By SUSAN TAYLOR MARTIN
Published September 3, 2003
When former University of South Florida instructor Mazen Al-Najjar was deported last year, it took a private jet, four pilots and a four-man escort to get him from Florida to Beirut, Lebanon.
It also cost U.S. taxpayers at least $138,995.
That's the figure released by the U.S. Department of Homeland Security in response to a request filed by the St. Petersburg Times in October. The department did not give a breakdown of the cost, and it is not known whether the figure includes the salaries of the flight crew and others who made the trip.
A stateless Palestinian, the 46-year-old Al-Najjar was jailed for almost five years on accusations he had links to Palestinian terrorists. Although never charged with a crime, he overstayed his student visa and was deported in August 2002 in what became a 48-hour, problem-plagued international odyssey.
Martin Schwartz, a Tampa lawyer who represented Al-Najjar, said it was unnecessary for the U.S. government to go to such expense.
"Generally with an alien who's being deported, immigration authorities often will put them on a commercial flight," Schwartz said Tuesday. "Al-Najjar was an individual who was never convicted of a crime and never posed any danger to the community. For those reasons it was not necessary for the government to treat him like a criminal and spend so much money to remove him, especially as Dr. Al-Najjar wanted to leave the country."
From Tampa, British Airways provides service to Beirut through London. Based on current published fares, the cost for Al-Najjar to have flown one way accompanied by two guards going round-trip would have been no more than $7,005.
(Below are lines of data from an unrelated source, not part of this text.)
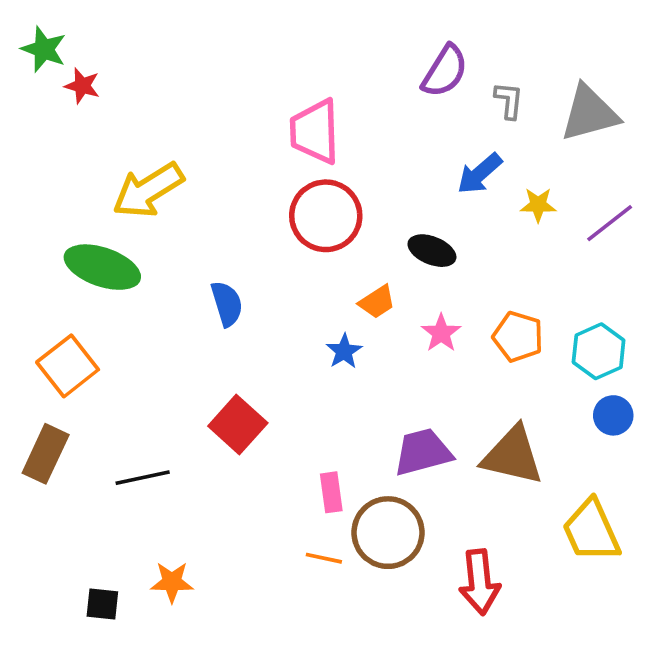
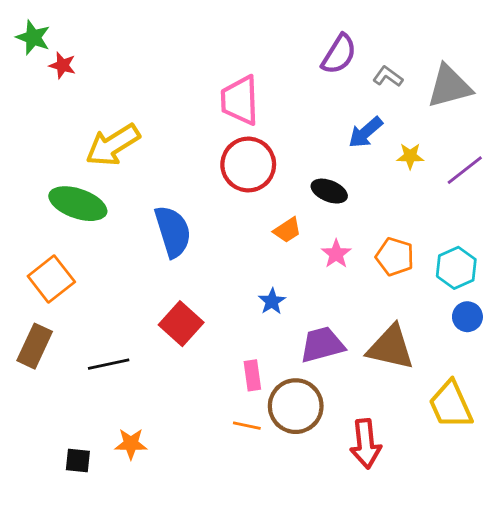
gray L-shape: (509, 100) -> (388, 77), turned -60
blue semicircle: (227, 304) -> (173, 232), size x1.5
blue star: (344, 351) -> (272, 301), moved

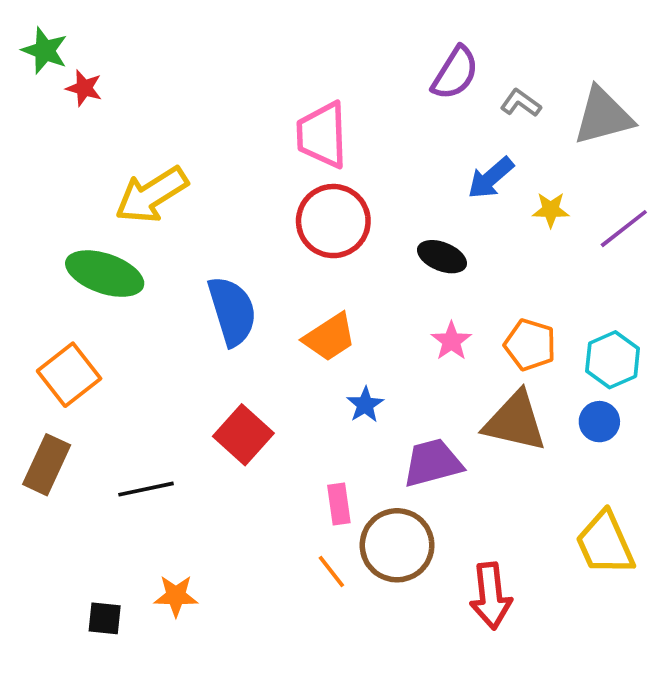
orange trapezoid: (287, 230) -> (330, 337), moved, size x1.4
blue circle: (467, 317) -> (599, 422), moved
brown triangle: (391, 347) -> (515, 422), moved
orange line: (247, 426) -> (331, 571), turned 40

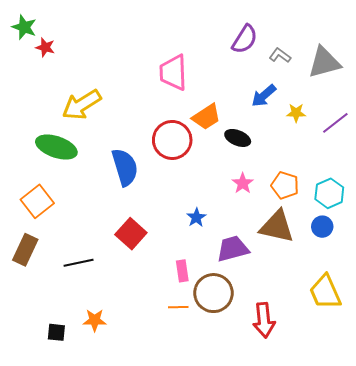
red circle: (333, 221) -> (172, 140), moved
orange trapezoid: (330, 337) -> (206, 117), moved
orange line: (331, 571) -> (178, 307), turned -54

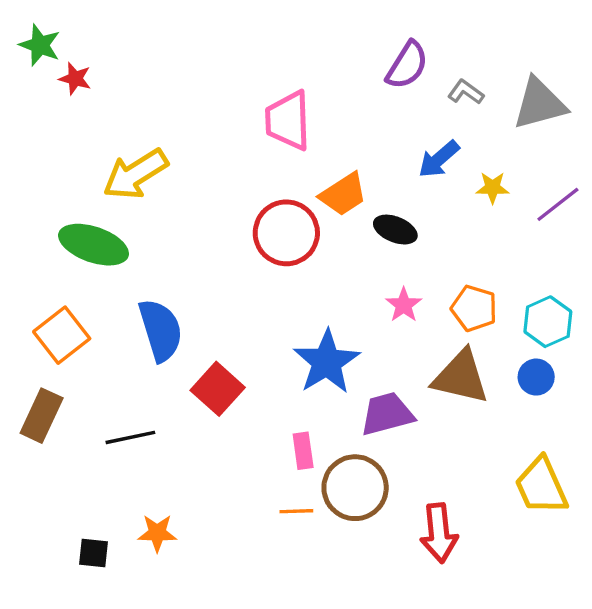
blue semicircle: (125, 167) -> (161, 330), moved
blue star: (196, 218) -> (327, 362), size x2.0

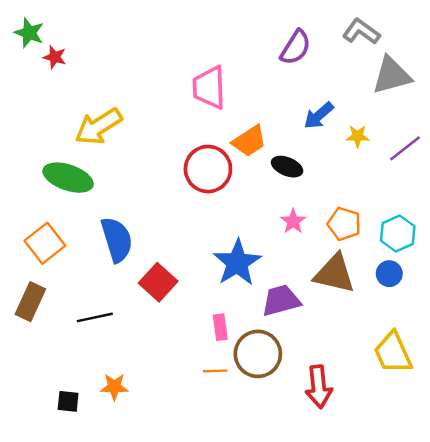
gray L-shape: (466, 92) -> (361, 32), moved, size x1.4

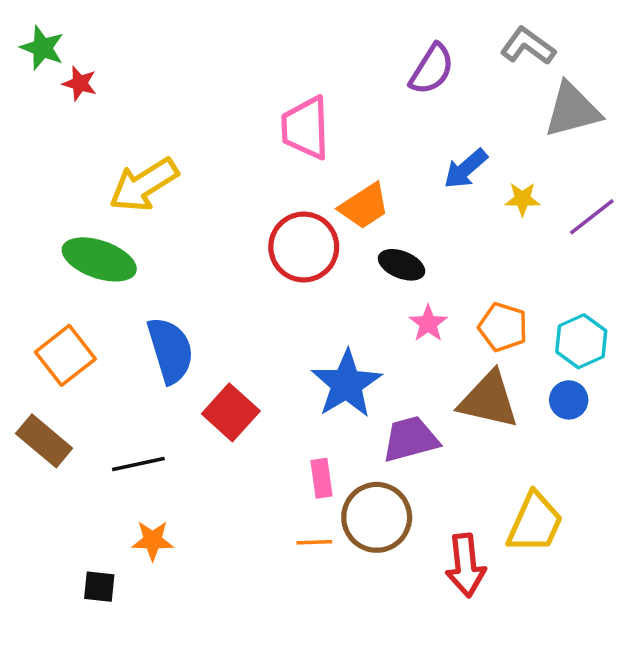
black ellipse: (287, 167) -> (402, 265), moved
brown rectangle: (30, 302) -> (44, 441), turned -75
yellow trapezoid: (393, 353) -> (535, 523), moved, turned -132
orange star: (114, 387) -> (153, 540), moved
The new Department of Homeland Security, which includes the former Immigration and Naturalization Service, often charters planes to deport "a whole bunch of people" at once to countries that are expensive to reach by commercial flights, spokesman Garrison Courtney said.
However, he said, chartering a jet for a single deportee "isn't something we typically do."
The exception would be "a case like this, where there are a lot of issues that deal with national security, that deal with maybe possible terrorist ties or maybe safety issues to both the person we are removing and our officers," Courtney said.
For Al-Najjar, the federal government chartered a corporate jet on which singer Britney Spears once flew. The plane also carried two pilots and two co-pilots, a doctor and three INS officials.
The destination was the Persian Gulf nation of Bahrain, where Al-Najjar planned to stay for two weeks until he found a country that would permanently accept him.
The jet left Gainesville on Aug. 22, 2002, and stopped in Ireland to refuel. From there it continued to Rome, where the crew went to a hotel. Despite sweltering heat, Italian authorities would not let Al-Najjar off the plane for 25 hours.
Meanwhile, Bahraini authorities apparently became nervous because of publicity about the case and withdrew their permission to let the plane land there.
Al-Najjar, fearing he might end up back in a Florida prison, told the INS officials that his family had obtained a Lebanese visa for him. After another flurry of talks between Al-Najjar's lawyers and the U.S. government, the jet took off that Aug. 24 and arrived 31/2 hours later in Beirut.
Al-Najjar stayed in Lebanon only a few weeks amid complaints by some Lebanese officials that the United States had "illegally dumped" him in their country. In September, he was deported to an undisclosed location.
The entire deportation hassle could have been avoided, Al-Najjar told the Times in a phone interview last year, had the U.S. government allowed him to go to Bahrain on a commercial flight rather than a private jet that needed special permission to land.
"The problem was the chartered plane that taxpayers paid so much for. It was counterproductive - it raised suspicions."
Last February, Al-Najjar's wife also was deported. She and her three daughters, ages 7, 12 and 14, were allowed to fly unescorted on a commercial plane from New York.
The family now lives in "a nice Arab country" where Al-Najjar works as a translator despite diabetes-related health problems, according to his sister, Nahla Al-Arian of Tampa.
"He knows he needs to work really hard now before the illness deteriorates," she said Tuesday. "He is doing his best to support his family."
Nahla Al-Arian is married to Sami Al-Arian, the former USF professor who was indicted earlier this year on charges he supported and raised money for the Palestinian Islamic Jihad. Al-Arian is being held without bail in the same Sumter County prison from which Al-Najjar was released last August.
Nahla Al-Arian said her husband and brother were trying to "defend our rights" as Palestinians in the struggle against Israel, and that neither posed any threat to the United States.
"Despite everything that has happened to me and my family, we still love America," she said. "I can't hate America because I know this is a tough time now and you should always distinguish between what's going wrong and how nice the people are."
That, she said, is why Al-Najjar's daughters - who were born in America and are U.S. citizens - "still love this country and want to come back and live here."